BRUSSELS, Dec. 1 (Reuters) – NATO allies sought on Tuesday to strengthen Turkey’s defences along its Syrian border after the United States withdrew its missile defence battery for modernisation, leaving Ankara exposed as Russia intensifies actions in the area.

Germany has also removed its Patriot battery supporting Turkish air defences on the frontier, leaving Spain as lone NATO ally with Patriots there, and raising strategy questions at a time when Ankara says it faces Russian airspace violations.

“We need to support Turkey,” Canada’s Foreign Minister Stephane Dion said on arrival in Brussels for meetings with his NATO peers, as offers of ships and aircraft began to trickle in from allies.

U.S. Secretary of State John Kerry will also push for other NATO members to do more to protect Turkey as well as to step up actions in the U.S.-led coalition against Daesh militants in Syria, a senior State Department official said.

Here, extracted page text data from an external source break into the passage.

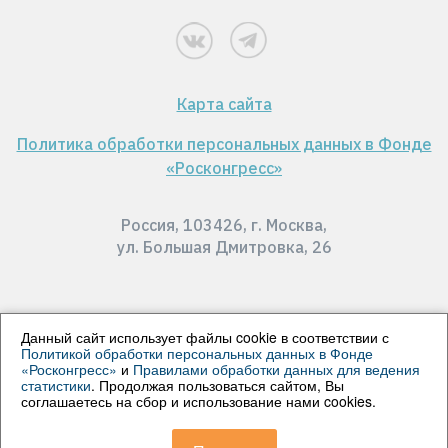
Карта сайта
Политика обработки персональных данных в Фонде
«Росконгресс»
Россия, 103426, г. Москва,
ул. Большая Дмитровка, 26
Данный сайт использует файлы cookie в соответствии с
Политикой обработки персональных данных в Фонде
© 2024 АНО "Редакция Телеканала Совета
«Росконгресс»
и
Правилами обработки данных для ведения
статистики
. Продолжая пользоваться сайтом, Вы
Федерации". Все права защищены. Все материалы
соглашаетесь на сбор и использование нами cookies.
сайта доступны по лицензии
Creative Commons
Attribution 4.0
.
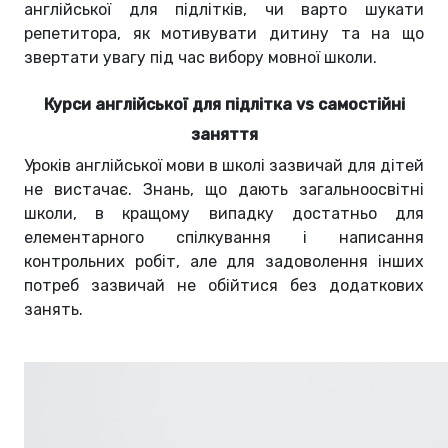
англійської для підлітків, чи варто шукати
репетитора, як мотивувати дитину та на що
звертати увагу під час вибору мовної школи.
Курси англійської для підлітка vs самостійні
заняття
Уроків англійської мови в школі зазвичай для дітей
не вистачає. Знань, що дають загальноосвітні
школи, в кращому випадку достатньо для
елементарного спілкування і написання
контрольних робіт, але для задоволення інших
потреб зазвичай не обійтися без додаткових
занять.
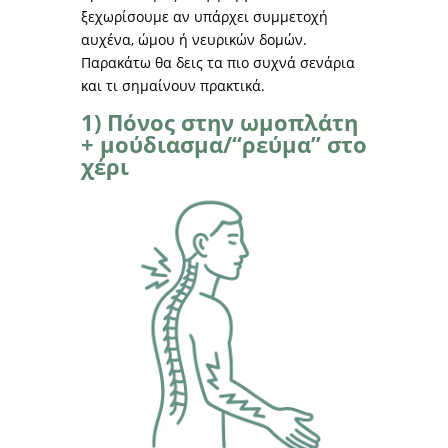
ξεχωρίσουμε αν υπάρχει συμμετοχή
αυχένα, ώμου ή νευρικών δομών.
Παρακάτω θα δεις τα πιο συχνά σενάρια
και τι σημαίνουν πρακτικά.
1) Πόνος στην ωμοπλάτη
+ μούδιασμα/“ρεύμα” στο
χέρι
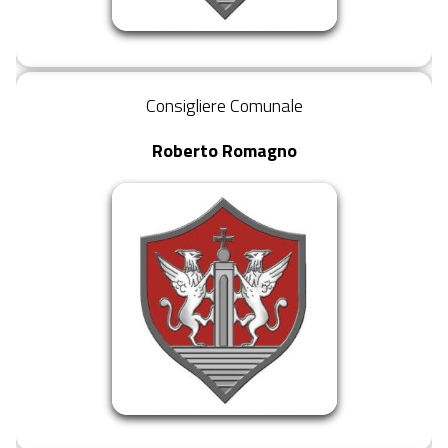
Consigliere Comunale
Roberto Romagno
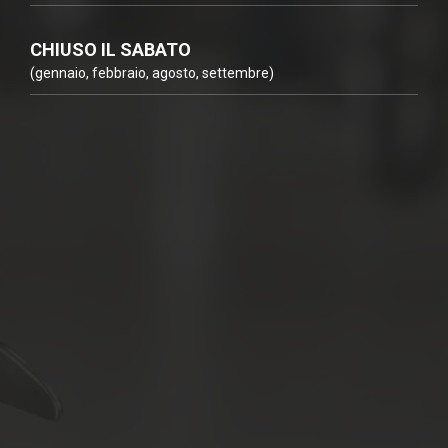
CHIUSO IL SABATO
(gennaio, febbraio, agosto, settembre)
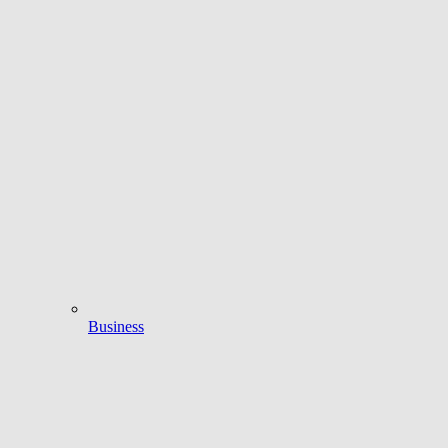
Business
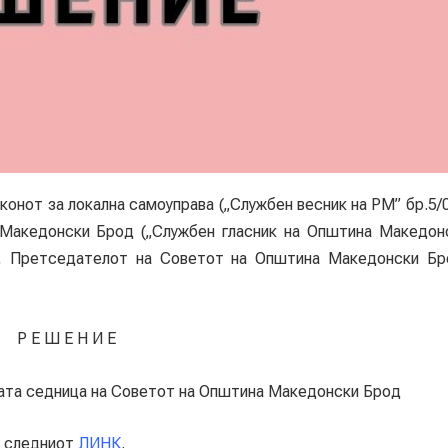
нот за локална самоуправа („Службен весник на РМ” бр.5/0
 Македонски Брод („Службен гласник на Општина Македон
), Претседателот на Советот на Општина Македонски Бр
Р Е Ш Е Н И Е
тата седница на Советот на Општина Македонски Брод
 следниот
ЛИНК
.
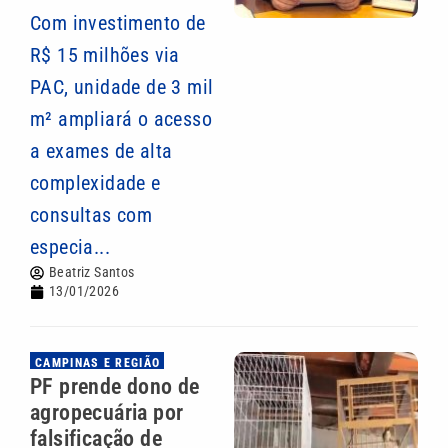
Com investimento de
R$ 15 milhões via
PAC, unidade de 3 mil
m² ampliará o acesso
a exames de alta
complexidade e
consultas com
especia...
Beatriz Santos
13/01/2026
CAMPINAS E REGIÃO
PF prende dono de
agropecuária por
falsificação de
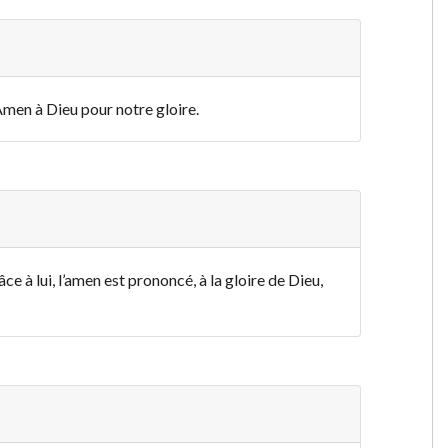
 Amen à Dieu pour notre gloire
.
âce à lui, l’amen est prononcé, à la gloire de Dieu,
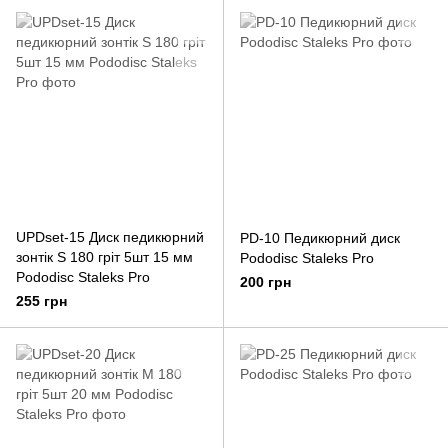
UPDset-15 Диск педикюрний
PD-10 Педикюрний диск
зонтік S 180 гріт 5шт 15 мм
Pododisc Staleks Pro
Pododisc Staleks Pro
200 грн
255 грн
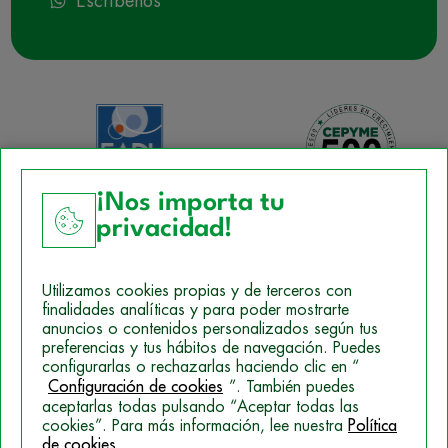
Escríbenos
¡Nos importa tu
privacidad!
Aviso Legal
Utilizamos cookies propias y de terceros con
Política de Cookies
finalidades analíticas y para poder mostrarte
anuncios o contenidos personalizados según tus
Mapa del sitio
preferencias y tus hábitos de navegación. Puedes
configurarlas o rechazarlas haciendo clic en “
Politica de Privacidad
Configuración de cookies
”. También puedes
aceptarlas todas pulsando “Aceptar todas las
cookies”. Para más información, lee nuestra
Política
de cookies
.
© 2026 Campus Training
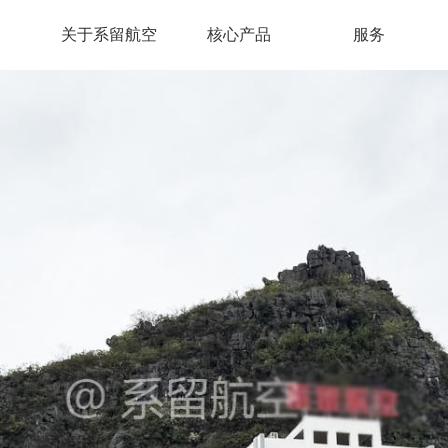
关于系留航空
核心产品
服务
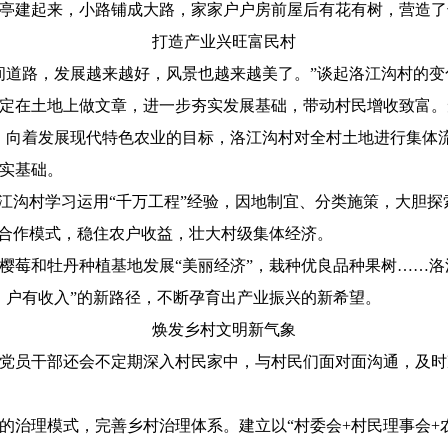
建起来，小路铺成大路，家家户户房前屋后有花有树，营造了
打造产业兴旺富民村
道路，发展越来越好，风景也越来越美了。”谈起洛江沟村的变
定在土地上做文章，进一步夯实发展基础，带动村民增收致富。短短
年，向着发展现代特色农业的目标，洛江沟村对全村土地进行集体
实基础。
沟村学习运用“千万工程”经验，因地制宜、分类施策，大胆探
业合作模式，稳住农户收益，壮大村级集体经济。
莓和牡丹种植基地发展“美丽经济”，栽种优良品种果树……洛
、户有收入”的新路径，不断孕育出产业振兴的新希望。
焕发乡村文明新气象
员干部还会不定期深入村民家中，与村民们面对面沟通，及时
理模式，完善乡村治理体系。建立以“村委会+村民理事会+农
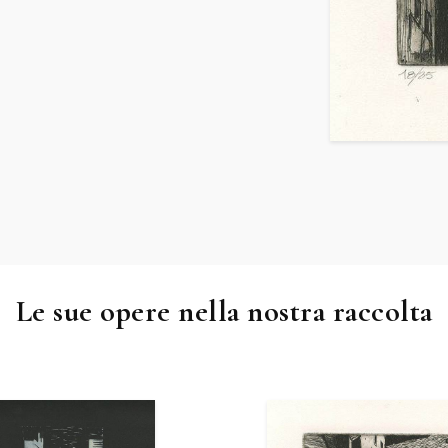
Le sue opere nella nostra raccolta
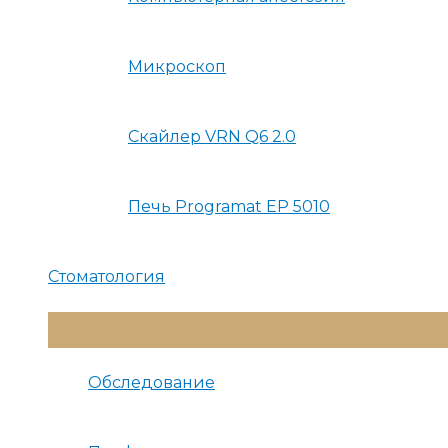
Микроскоп
Скайлер VRN Q6 2.0
Печь Programat EP 5010
Стоматология
Переключатель
Меню
Обследование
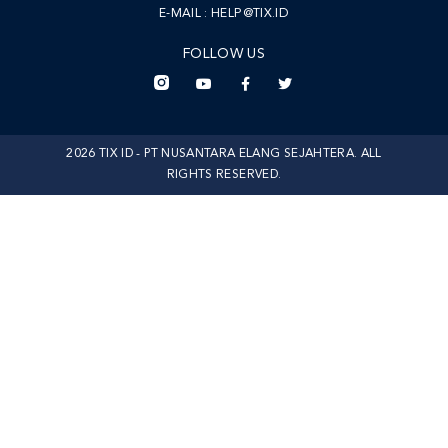
E-MAIL :
HELP@TIX.ID
FOLLOW US
2026 TIX ID - PT NUSANTARA ELANG SEJAHTERA. ALL
RIGHTS RESERVED.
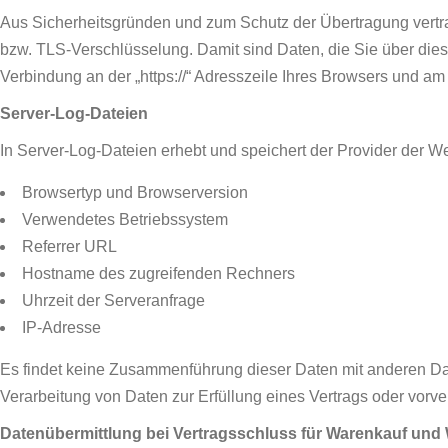
Aus Sicherheitsgründen und zum Schutz der Übertragung vertrau
bzw. TLS-Verschlüsselung. Damit sind Daten, die Sie über diese 
Verbindung an der „https://“ Adresszeile Ihres Browsers und a
Server-Log-Dateien
In Server-Log-Dateien erhebt und speichert der Provider der We
Browsertyp und Browserversion
Verwendetes Betriebssystem
Referrer URL
Hostname des zugreifenden Rechners
Uhrzeit der Serveranfrage
IP-Adresse
Es findet keine Zusammenführung dieser Daten mit anderen Daten
Verarbeitung von Daten zur Erfüllung eines Vertrags oder vorv
Datenübermittlung bei Vertragsschluss für Warenkauf un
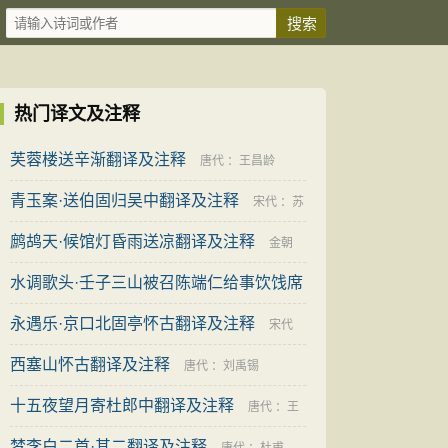
热门译文及注释
芙蓉楼送辛渐翻译及注释
唐代
：
王昌龄
青玉案·送伯固归吴中翻译及注释
宋代
：
苏
鹧鸪天·候馆灯昏雨送凉翻译及注释
轼
金朝
水调歌头·壬子三山被召陈端仁给事饮饯席
：
元好问
上作翻译及注释
永遇乐·京口北固亭怀古翻译及注释
宋代
：
辛弃疾
宋代
西塞山怀古翻译及注释
：
辛弃疾
唐代
：
刘禹锡
十五夜望月寄杜郎中翻译及注释
唐代
：
王
梦李白二首·其二翻译及注释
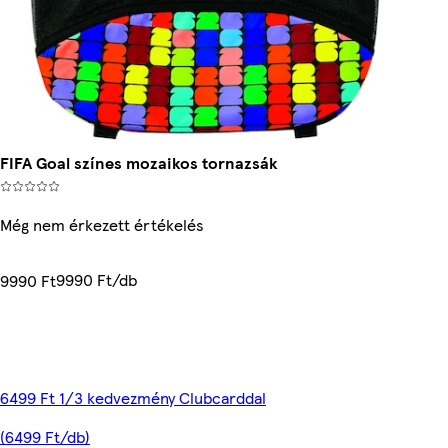
FIFA Goal színes mozaikos tornazsák
Még nem érkezett értékelés
9990 Ft/db
9990 Ft
6499 Ft 1/3 kedvezmény Clubcarddal
(6499 Ft/db)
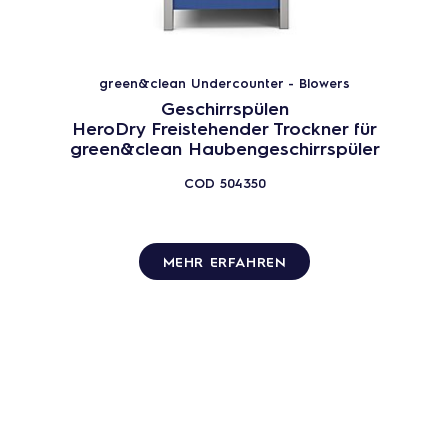
green&clean Undercounter - Blowers
Geschirrspülen
HeroDry Freistehender Trockner für
green&clean Haubengeschirrspüler
COD
504350
MEHR ERFAHREN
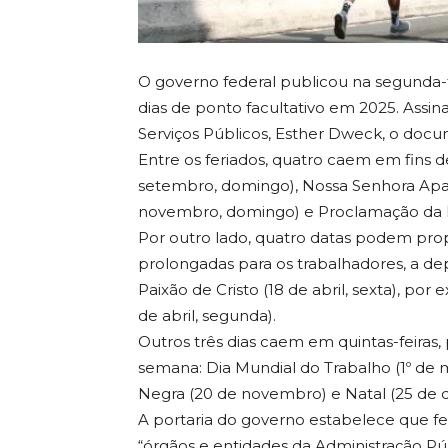
O governo federal publicou na segunda-fei
dias de ponto facultativo em 2025. Assi
Serviços Públicos, Esther Dweck, o docum
Entre os feriados, quatro caem em fins 
setembro, domingo), Nossa Senhora Apar
novembro, domingo) e Proclamação da R
Por outro lado, quatro datas podem pro
prolongadas para os trabalhadores, a de
Paixão de Cristo (18 de abril, sexta), p
de abril, segunda).
Outros três dias caem em quintas-feiras,
semana: Dia Mundial do Trabalho (1º de 
Negra (20 de novembro) e Natal (25 de
A portaria do governo estabelece que fe
“órgãos e entidades da Administração Púb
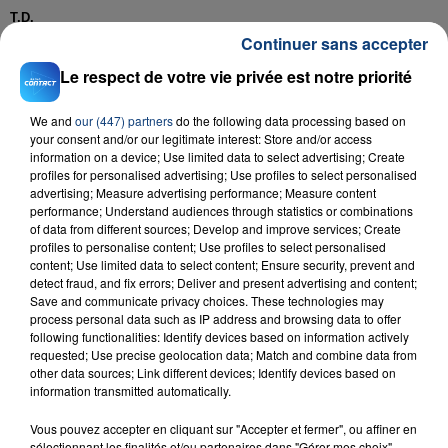
T.D.
Continuer sans accepter
Le respect de votre vie privée est notre priorité
RADIO CONTACT
We and
our (447) partners
do the following data processing based on
your consent and/or our legitimate interest: Store and/or access
Four To The Floor
information on a device; Use limited data to select advertising; Create
OFENBACH & STARSAILOR
profiles for personalised advertising; Use profiles to select personalised
advertising; Measure advertising performance; Measure content
performance; Understand audiences through statistics or combinations
of data from different sources; Develop and improve services; Create
profiles to personalise content; Use profiles to select personalised
content; Use limited data to select content; Ensure security, prevent and
detect fraud, and fix errors; Deliver and present advertising and content;
Save and communicate privacy choices. These technologies may
process personal data such as IP address and browsing data to offer
following functionalities: Identify devices based on information actively
FIL D'ACTU
requested; Use precise geolocation data; Match and combine data from
other data sources; Link different devices; Identify devices based on
information transmitted automatically.
Vous pouvez accepter en cliquant sur "Accepter et fermer", ou affiner en
sélectionnant les finalités et/ou partenaires dans "Gérer mes choix".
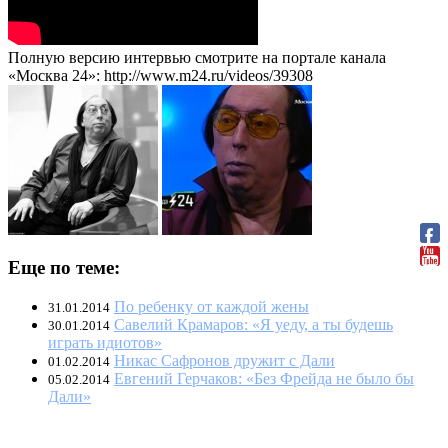
Полную версию интервью смотрите на портале канала
«Москва 24»: http://www.m24.ru/videos/39308
Еще по теме:
По ребенку от каждой жены
31.01.2014
Савелий Крамаров: «Я уеду, а ты будешь
30.01.2014
играть идиотов»
Никас Сафронов дружит с Дали
01.02.2014
Евгений Герчаков: «Без Фрейда не было бы
05.02.2014
Дали»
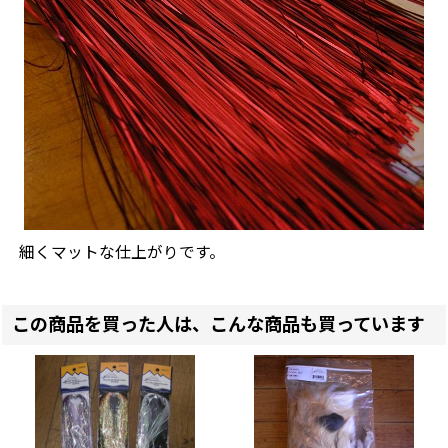
細くマットな仕上がりです。
この商品を買った人は、こんな商品も買っています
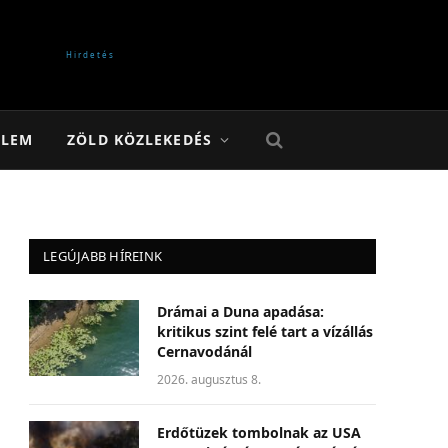
ELEM
ZÖLD KÖZLEKEDÉS
LEGÚJABB HÍREINK
Drámai a Duna apadása:
kritikus szint felé tart a vízállás
Cernavodánál
2026. augusztus 8.
Erdőtüzek tombolnak az USA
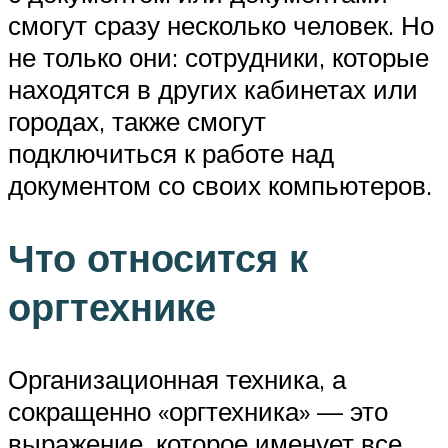
смогут сразу несколько человек. Но
не только они: сотрудники, которые
находятся в других кабинетах или
городах, также смогут
подключиться к работе над
документом со своих компьютеров.
Что относится к
оргтехнике
Организационная техника, а
сокращенно «оргтехника» — это
выражение, которое именует все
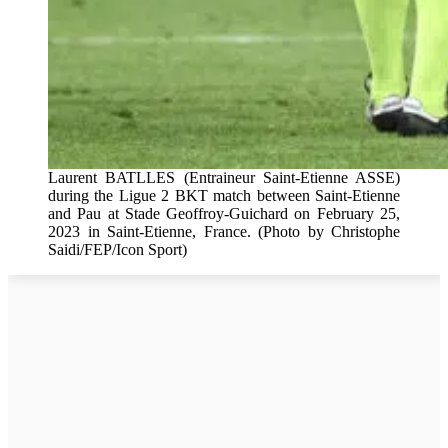
Laurent BATLLES (Entraineur Saint-Etienne ASSE)
during the Ligue 2 BKT match between Saint-Etienne
and Pau at Stade Geoffroy-Guichard on February 25,
2023 in Saint-Etienne, France. (Photo by Christophe
Saidi/FEP/Icon Sport)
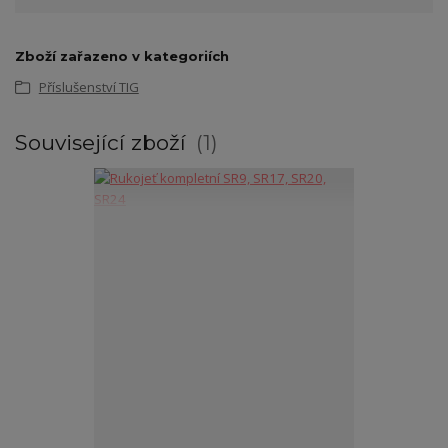
Zboží zařazeno v kategoriích
Příslušenství TIG
Související zboží
1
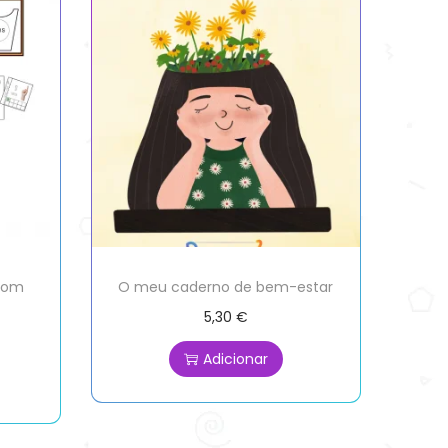
 com
O meu caderno de bem-estar
5,30
€
Adicionar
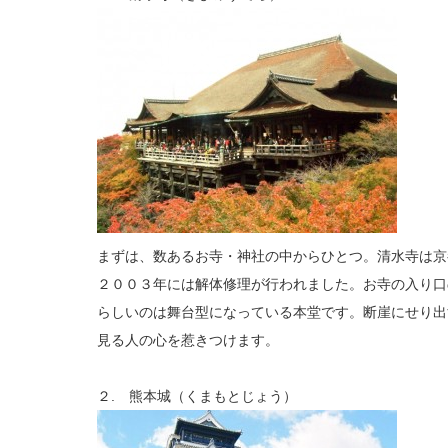
まずは、数あるお寺・神社の中からひとつ。清水寺は京
２００３年には解体修理が行われました。お寺の入り口
らしいのは舞台型になっている本堂です。断崖にせり出
見る人の心を惹きつけます。
２. 熊本城（くまもとじょう）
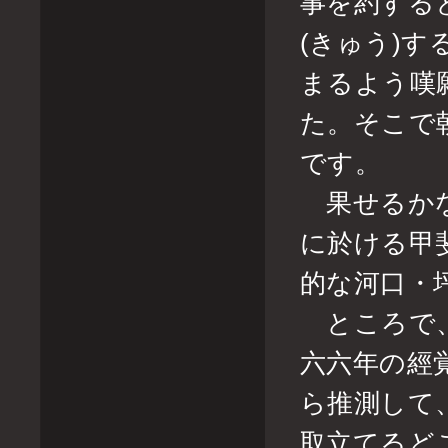
事を約する
(きゅう)
まるよう嘆
た。そこで
です。
果せるかな
に於ける甲
的な河口・
ところで、
六六年の經
ら推測して
取立てるど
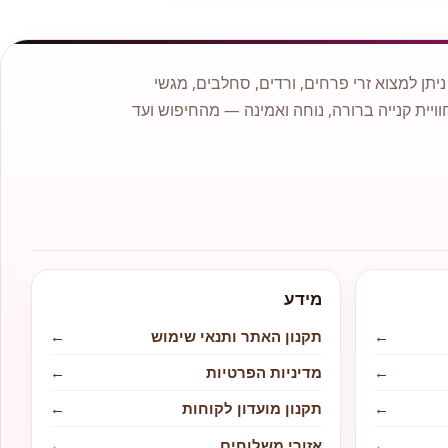
תן למצוא זרי פרחים, ורדים, סחלבים, מגשי
וויית קנייה ברורה, נוחה ואמינה — מהחיפוש ועד
מידע
←
תקנון האתר ותנאי שימוש
←
←
מדיניות הפרטיות
←
←
תקנון מועדון לקוחות
←
←
אזורי משלוחים
←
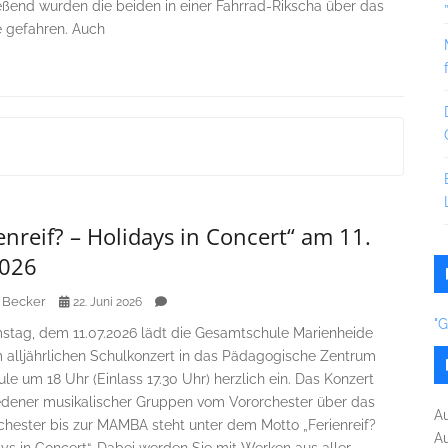
eßend wurden die beiden in einer Fahrrad-Rikscha über das
 gefahren. Auch
enreif? – Holidays in Concert“ am 11.
2026
 Becker
22. Juni 2026
"
tag, dem 11.07.2026 lädt die Gesamtschule Marienheide
m alljährlichen Schulkonzert in das Pädagogische Zentrum
le um 18 Uhr (Einlass 17.30 Uhr) herzlich ein. Das Konzert
edener musikalischer Gruppen vom Vororchester über das
A
chester bis zur MAMBA steht unter dem Motto „Ferienreif?
A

“We have a number of allies who are considering increasing their effort to support Turkish sovereignty and security, but also looking at operations in Syria, adding to what the French have been doing over recent weeks,” the official told reporters. “The secretary will make the case that we need even more.”

Foreign ministers are expected to formally agree on Tuesday to send more military hardware to Turkey’s borders and NATO Secretary-General Jens Stoltenberg said he expected a decisions on a package “within weeks”.

NATO deployed its Patriot missiles along the border in January 2013, to shoot down any missiles from Syria’s conflict fired into Turkish territory. Ankara had appealed to the alliance to maintain the defences even before the flare-up of tensions with Russia over airspace violations.

Turkey shot down a Russian bomber in its airspace on Nov. 24, in the first known incident of its kind since the Cold War.

While the Turkish air force has shown it is capable of intercepting Russian jets on bombing raids in Syria that stray into Turkish airspace, diplomats say sending military support to Turkey is also designed to reassure Ankara and calm tensions.

So far, the United States has moved jets to the Turkish NATO air base Incirlik, while Britain has said it will also send jets to the region. Germany and Denmark are sending ships to the NATO fleet in the eastern Mediterranean.

Seeking to engage with Russia to defeat Daesh, NATO’s Stoltenberg said strengthening the Turkish air defence was not a knee-jerk reaction to the Nov.24 incident.

“We have decided to address the need to support Turkey before the incident last week,” he said. “The focus now should be on how we can de-escalate and how we can calm tensions.”

However, diplomats noted that Daesh does not have an air force that could confront NATO’s anti-aircraft deterrents.

Russia has said it will move a modern air defence system that can hit missiles and aircraft from up to 400 kilometres away to its Syrian base at Latakia.